— Records from a data collection —
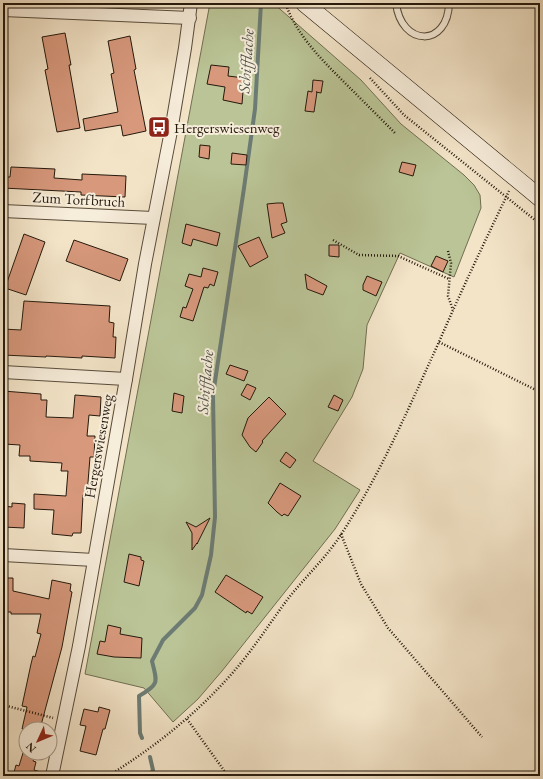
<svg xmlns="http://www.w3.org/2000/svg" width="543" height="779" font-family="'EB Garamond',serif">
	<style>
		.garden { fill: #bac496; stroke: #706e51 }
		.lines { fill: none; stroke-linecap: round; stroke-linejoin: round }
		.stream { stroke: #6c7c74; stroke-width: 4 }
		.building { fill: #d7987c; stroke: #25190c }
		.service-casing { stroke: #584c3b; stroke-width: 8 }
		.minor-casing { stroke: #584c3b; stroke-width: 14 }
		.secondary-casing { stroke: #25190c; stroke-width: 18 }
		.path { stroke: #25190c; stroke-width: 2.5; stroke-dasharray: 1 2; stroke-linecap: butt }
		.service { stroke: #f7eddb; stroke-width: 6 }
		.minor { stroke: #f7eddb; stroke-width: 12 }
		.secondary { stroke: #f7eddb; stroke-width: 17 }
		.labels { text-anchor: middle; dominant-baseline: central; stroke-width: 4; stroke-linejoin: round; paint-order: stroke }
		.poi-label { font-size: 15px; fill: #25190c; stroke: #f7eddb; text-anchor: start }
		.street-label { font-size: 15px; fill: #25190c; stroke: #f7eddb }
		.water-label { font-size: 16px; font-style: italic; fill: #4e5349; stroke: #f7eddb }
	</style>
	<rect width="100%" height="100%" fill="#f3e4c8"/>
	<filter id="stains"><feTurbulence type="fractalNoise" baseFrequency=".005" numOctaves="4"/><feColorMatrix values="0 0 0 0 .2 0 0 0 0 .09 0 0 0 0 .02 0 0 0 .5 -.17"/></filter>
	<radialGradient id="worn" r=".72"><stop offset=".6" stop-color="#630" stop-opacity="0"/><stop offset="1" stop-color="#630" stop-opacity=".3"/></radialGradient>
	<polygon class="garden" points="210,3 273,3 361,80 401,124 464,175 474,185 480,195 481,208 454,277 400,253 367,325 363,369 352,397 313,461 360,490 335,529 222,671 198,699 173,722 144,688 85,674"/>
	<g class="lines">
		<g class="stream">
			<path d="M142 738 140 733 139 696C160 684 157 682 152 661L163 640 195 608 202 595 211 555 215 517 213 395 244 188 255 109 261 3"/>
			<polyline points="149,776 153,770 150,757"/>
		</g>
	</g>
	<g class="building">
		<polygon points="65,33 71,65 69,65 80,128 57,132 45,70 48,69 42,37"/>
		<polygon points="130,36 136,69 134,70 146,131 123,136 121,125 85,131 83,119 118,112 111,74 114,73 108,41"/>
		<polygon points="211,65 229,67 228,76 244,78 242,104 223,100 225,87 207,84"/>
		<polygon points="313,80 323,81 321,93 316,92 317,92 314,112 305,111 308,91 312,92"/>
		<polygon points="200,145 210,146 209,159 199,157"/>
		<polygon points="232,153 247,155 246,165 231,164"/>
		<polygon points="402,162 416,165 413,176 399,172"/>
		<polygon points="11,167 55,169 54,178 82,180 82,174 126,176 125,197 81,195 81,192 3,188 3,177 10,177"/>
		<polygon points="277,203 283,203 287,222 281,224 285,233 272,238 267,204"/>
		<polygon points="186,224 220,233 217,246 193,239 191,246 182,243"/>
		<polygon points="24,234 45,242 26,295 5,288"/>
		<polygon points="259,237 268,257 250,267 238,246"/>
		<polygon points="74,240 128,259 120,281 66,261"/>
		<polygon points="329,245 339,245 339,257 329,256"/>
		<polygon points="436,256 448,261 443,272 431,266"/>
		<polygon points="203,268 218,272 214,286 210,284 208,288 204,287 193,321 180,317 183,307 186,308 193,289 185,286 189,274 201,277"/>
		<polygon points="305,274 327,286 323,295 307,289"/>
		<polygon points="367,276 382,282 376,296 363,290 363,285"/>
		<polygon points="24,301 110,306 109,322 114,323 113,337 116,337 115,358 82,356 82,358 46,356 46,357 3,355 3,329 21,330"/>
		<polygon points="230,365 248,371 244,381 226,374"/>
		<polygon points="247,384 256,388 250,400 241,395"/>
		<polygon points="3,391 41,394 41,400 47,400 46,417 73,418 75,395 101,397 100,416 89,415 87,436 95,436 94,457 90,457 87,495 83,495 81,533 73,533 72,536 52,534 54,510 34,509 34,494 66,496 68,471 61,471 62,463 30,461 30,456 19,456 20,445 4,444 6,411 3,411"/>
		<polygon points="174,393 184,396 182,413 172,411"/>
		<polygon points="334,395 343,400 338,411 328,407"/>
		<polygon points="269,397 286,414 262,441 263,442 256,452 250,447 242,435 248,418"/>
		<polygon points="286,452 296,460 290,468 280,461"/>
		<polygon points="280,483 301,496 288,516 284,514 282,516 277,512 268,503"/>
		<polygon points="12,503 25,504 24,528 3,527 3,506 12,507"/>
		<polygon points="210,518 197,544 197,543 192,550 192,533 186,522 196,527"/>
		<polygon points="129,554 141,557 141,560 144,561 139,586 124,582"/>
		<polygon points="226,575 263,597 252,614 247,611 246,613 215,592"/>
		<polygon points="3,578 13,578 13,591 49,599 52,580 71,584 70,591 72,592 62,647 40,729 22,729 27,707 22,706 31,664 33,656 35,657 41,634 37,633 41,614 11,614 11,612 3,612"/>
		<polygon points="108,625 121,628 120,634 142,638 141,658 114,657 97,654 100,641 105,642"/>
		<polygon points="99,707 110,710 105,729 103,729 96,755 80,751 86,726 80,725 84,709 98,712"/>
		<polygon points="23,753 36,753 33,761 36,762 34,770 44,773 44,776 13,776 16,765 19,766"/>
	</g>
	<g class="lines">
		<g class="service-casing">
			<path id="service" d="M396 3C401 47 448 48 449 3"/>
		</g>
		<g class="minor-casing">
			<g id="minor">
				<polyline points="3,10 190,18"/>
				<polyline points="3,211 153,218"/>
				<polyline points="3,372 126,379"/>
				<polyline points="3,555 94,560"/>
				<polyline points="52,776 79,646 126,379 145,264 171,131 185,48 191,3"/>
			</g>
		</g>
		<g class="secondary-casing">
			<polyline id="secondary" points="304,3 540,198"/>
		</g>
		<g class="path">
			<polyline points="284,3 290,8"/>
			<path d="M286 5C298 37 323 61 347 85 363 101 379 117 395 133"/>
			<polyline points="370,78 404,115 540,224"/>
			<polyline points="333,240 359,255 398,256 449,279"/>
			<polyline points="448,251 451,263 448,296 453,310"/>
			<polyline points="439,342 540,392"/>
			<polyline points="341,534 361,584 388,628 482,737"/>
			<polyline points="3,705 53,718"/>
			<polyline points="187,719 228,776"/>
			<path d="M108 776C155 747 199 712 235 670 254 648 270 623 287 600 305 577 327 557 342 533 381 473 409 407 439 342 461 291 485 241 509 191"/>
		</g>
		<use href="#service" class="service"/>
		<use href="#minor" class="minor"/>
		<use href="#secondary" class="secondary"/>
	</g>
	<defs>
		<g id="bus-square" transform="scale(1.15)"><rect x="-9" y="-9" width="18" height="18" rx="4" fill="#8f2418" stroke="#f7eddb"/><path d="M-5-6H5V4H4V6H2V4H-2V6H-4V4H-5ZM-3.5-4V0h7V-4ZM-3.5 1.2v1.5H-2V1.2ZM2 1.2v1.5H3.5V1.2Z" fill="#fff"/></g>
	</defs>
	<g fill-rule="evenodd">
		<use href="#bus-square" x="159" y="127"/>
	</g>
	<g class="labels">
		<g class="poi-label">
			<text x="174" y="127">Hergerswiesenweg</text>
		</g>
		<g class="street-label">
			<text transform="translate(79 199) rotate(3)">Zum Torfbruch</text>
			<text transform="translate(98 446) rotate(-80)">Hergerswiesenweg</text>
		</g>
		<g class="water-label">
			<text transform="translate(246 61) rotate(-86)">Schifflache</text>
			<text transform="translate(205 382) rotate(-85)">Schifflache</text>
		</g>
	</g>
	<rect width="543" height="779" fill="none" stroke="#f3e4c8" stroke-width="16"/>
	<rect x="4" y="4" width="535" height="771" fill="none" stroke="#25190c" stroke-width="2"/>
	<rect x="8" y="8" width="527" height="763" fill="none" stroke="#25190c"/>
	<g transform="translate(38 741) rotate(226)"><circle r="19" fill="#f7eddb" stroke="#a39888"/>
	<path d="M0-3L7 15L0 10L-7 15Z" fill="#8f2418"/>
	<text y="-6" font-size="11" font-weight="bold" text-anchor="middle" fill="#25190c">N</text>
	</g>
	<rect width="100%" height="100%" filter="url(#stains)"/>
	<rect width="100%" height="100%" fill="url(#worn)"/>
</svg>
---
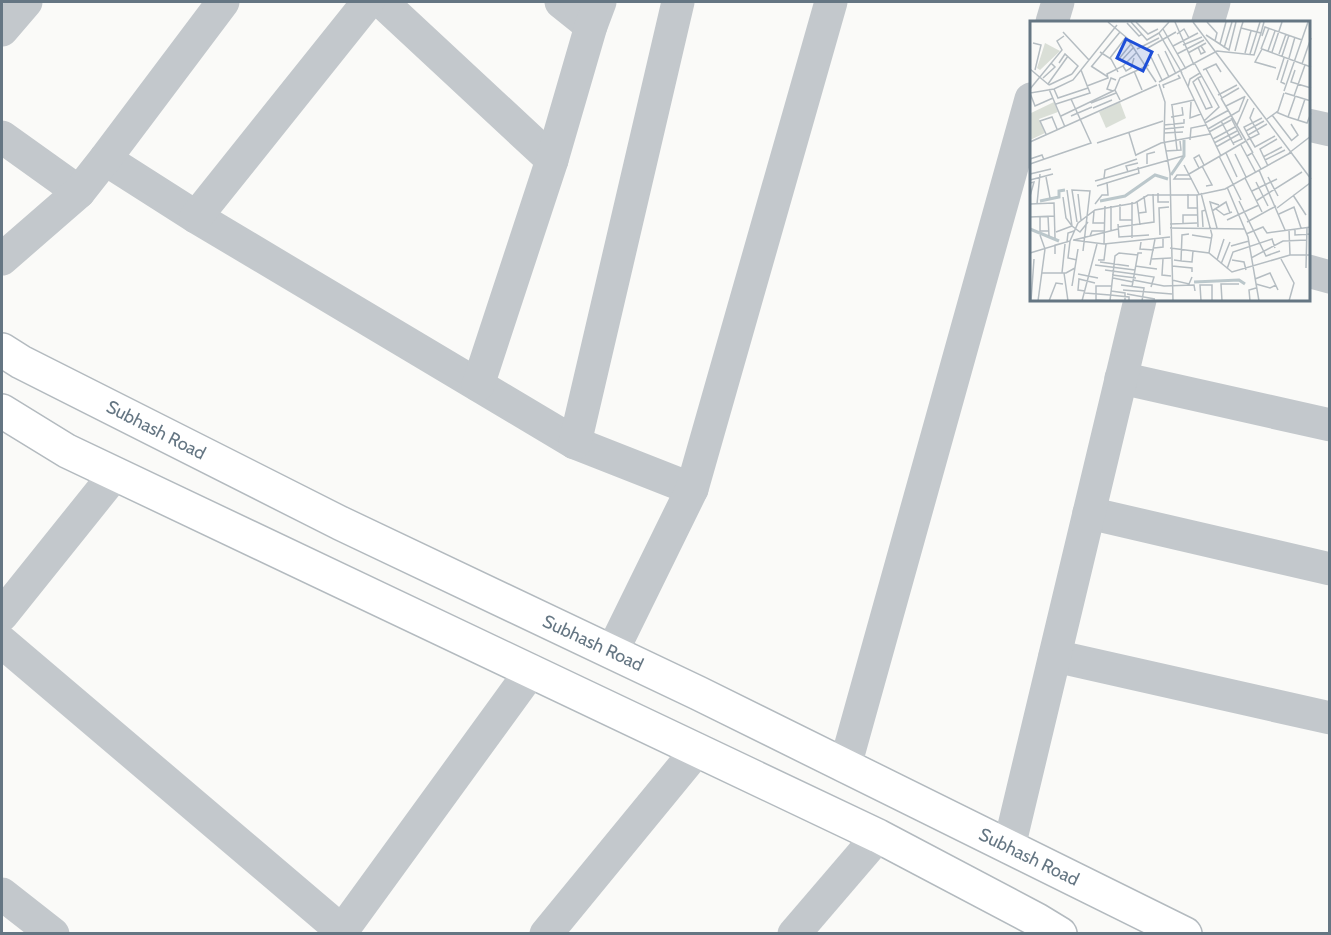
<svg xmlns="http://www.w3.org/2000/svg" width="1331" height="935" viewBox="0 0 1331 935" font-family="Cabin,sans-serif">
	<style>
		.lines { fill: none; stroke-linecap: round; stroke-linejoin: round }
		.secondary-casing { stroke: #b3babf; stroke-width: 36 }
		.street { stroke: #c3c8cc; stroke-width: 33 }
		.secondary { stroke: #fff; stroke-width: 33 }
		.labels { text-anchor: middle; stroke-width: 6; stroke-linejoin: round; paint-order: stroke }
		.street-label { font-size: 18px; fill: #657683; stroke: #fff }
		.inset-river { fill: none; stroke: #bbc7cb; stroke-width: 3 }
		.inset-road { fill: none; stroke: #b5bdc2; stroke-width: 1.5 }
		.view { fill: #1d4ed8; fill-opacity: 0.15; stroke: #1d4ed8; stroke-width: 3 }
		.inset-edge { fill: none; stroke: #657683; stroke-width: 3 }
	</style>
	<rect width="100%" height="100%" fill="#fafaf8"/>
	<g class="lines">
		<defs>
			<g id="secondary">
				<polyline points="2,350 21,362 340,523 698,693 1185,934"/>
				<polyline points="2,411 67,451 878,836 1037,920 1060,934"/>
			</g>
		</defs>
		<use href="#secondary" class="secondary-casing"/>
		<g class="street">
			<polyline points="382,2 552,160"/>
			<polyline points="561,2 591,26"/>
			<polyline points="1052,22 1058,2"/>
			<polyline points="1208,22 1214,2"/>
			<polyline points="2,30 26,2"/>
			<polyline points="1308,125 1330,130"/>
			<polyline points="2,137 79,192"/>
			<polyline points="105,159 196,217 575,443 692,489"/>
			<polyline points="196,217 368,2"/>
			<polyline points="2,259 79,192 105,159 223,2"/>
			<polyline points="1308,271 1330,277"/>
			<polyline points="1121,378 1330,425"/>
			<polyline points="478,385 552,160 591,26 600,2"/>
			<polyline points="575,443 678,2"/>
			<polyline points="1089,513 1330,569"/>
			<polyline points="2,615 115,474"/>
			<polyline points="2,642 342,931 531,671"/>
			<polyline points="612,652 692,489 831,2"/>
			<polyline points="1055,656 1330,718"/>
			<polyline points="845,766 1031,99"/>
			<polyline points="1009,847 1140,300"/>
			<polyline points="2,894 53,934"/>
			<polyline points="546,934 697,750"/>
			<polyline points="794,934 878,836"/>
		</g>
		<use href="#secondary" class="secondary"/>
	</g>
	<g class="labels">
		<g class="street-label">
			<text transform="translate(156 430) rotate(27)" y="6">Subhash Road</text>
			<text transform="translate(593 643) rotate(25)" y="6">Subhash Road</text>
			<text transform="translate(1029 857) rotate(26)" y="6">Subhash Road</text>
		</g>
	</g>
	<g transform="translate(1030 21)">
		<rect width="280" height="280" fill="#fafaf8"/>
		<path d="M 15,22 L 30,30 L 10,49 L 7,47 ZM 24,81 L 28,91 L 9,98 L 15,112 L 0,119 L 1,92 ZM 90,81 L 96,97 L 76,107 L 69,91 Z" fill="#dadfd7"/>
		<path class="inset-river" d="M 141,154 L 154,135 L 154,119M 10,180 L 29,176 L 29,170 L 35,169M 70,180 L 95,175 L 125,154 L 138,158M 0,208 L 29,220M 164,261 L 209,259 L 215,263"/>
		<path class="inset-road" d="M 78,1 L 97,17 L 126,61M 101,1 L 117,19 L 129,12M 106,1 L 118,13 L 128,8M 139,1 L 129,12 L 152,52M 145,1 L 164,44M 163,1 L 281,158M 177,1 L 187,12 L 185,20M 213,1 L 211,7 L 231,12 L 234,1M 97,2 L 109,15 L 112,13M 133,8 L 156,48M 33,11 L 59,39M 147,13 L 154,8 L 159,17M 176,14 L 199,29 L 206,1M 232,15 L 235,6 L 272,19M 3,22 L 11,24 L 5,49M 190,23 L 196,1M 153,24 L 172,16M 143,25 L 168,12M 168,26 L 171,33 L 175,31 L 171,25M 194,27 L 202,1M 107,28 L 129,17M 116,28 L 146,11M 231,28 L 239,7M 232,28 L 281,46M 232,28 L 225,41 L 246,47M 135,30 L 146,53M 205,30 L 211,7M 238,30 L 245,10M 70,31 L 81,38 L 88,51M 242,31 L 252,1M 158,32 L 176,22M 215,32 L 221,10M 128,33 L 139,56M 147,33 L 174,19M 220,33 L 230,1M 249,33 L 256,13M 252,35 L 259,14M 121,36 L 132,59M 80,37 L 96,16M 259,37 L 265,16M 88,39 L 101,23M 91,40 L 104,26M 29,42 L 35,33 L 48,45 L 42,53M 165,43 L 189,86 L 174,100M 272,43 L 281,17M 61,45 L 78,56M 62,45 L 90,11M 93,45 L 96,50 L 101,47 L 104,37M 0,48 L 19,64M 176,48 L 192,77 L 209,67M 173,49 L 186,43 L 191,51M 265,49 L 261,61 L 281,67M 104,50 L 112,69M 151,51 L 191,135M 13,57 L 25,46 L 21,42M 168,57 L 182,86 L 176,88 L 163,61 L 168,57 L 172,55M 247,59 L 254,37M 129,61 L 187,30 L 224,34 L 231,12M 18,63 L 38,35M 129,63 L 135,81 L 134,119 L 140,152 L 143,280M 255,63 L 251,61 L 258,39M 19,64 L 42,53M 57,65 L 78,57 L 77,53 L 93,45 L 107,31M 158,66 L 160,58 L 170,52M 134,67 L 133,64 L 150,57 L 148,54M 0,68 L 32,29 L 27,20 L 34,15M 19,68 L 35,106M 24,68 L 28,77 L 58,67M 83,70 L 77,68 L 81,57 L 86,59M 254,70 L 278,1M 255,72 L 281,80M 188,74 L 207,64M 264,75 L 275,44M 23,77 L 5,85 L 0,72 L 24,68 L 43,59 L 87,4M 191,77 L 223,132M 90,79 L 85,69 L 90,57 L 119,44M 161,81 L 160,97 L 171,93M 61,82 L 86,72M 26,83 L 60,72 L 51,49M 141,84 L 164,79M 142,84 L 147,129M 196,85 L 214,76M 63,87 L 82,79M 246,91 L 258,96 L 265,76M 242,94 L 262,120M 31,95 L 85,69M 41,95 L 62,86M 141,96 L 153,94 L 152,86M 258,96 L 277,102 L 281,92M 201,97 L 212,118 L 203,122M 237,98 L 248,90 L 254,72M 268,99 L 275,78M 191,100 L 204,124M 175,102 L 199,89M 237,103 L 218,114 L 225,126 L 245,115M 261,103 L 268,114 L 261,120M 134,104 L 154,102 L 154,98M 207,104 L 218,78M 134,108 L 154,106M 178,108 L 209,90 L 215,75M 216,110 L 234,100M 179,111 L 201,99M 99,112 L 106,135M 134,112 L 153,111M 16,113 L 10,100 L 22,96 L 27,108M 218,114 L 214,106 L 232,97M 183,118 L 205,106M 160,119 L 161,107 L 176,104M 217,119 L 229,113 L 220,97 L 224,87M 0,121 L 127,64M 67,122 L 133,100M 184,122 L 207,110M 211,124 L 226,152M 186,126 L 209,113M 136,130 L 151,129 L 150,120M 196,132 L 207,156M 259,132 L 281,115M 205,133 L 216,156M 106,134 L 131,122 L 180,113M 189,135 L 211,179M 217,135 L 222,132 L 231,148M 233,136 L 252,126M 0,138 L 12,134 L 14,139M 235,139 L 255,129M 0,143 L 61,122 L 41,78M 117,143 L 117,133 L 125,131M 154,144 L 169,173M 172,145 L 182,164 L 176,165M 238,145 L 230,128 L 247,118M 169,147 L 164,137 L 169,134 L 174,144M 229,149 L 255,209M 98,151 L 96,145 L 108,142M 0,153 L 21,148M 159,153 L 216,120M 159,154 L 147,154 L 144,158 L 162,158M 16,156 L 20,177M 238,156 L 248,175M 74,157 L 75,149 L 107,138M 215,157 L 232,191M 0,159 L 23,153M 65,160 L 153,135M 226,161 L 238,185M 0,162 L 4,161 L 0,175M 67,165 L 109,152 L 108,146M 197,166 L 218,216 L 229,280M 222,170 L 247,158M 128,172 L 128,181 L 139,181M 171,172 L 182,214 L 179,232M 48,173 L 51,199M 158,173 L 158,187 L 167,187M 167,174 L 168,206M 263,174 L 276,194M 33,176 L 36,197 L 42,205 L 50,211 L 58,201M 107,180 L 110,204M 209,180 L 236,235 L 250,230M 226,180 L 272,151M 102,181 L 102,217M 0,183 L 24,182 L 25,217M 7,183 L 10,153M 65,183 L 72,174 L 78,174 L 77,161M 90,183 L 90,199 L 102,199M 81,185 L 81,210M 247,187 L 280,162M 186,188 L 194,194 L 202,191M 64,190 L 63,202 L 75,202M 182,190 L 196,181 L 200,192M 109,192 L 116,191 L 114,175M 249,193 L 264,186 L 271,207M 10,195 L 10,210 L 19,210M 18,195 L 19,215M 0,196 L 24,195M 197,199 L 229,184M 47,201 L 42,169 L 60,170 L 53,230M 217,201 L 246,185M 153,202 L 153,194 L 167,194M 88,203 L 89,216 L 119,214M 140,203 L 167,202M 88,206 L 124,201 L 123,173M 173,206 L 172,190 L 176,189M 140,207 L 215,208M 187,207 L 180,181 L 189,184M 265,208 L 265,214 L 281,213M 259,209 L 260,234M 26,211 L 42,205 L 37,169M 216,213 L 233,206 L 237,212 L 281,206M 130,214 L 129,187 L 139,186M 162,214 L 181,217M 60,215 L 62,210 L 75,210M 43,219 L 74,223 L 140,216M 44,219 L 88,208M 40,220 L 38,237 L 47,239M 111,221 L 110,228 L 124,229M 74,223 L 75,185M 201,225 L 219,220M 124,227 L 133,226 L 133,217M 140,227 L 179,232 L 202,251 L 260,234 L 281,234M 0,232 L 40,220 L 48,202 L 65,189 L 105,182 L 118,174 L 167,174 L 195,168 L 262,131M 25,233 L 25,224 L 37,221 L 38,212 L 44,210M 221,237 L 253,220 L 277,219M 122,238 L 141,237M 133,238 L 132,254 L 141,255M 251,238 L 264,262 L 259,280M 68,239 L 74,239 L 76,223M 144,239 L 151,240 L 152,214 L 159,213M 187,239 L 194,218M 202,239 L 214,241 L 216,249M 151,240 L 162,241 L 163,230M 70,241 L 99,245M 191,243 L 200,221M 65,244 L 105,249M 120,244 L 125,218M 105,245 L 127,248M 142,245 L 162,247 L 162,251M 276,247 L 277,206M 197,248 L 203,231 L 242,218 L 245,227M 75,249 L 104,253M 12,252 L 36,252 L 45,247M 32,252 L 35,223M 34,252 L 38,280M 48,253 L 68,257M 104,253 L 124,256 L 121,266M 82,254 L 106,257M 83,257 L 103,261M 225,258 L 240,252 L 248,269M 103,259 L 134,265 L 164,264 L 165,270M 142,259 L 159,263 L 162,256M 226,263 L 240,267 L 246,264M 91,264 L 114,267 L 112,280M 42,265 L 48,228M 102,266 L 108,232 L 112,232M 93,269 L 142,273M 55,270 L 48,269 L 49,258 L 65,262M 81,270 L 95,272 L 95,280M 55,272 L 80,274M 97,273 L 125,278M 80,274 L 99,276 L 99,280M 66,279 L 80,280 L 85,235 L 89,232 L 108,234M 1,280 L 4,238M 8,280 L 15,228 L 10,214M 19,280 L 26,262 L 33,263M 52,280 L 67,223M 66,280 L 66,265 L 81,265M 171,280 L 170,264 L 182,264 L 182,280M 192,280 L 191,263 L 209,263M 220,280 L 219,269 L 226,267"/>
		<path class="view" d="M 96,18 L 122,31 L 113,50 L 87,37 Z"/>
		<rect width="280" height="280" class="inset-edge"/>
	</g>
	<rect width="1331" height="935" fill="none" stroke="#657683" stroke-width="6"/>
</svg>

— EXERCISE DESCRIPTION —
Would you print exactly, and only, the lines of the data above from the line with "#b3babf; stroke-width: 36" through the line with "middle; stroke-width: 6;", inclusive?

— SOLUTION TO THE EXERCISE —
		.secondary-casing { stroke: #b3babf; stroke-width: 36 }
		.street { stroke: #c3c8cc; stroke-width: 33 }
		.secondary { stroke: #fff; stroke-width: 33 }
		.labels { text-anchor: middle; stroke-width: 6; stroke-linejoin: round; paint-order: stroke }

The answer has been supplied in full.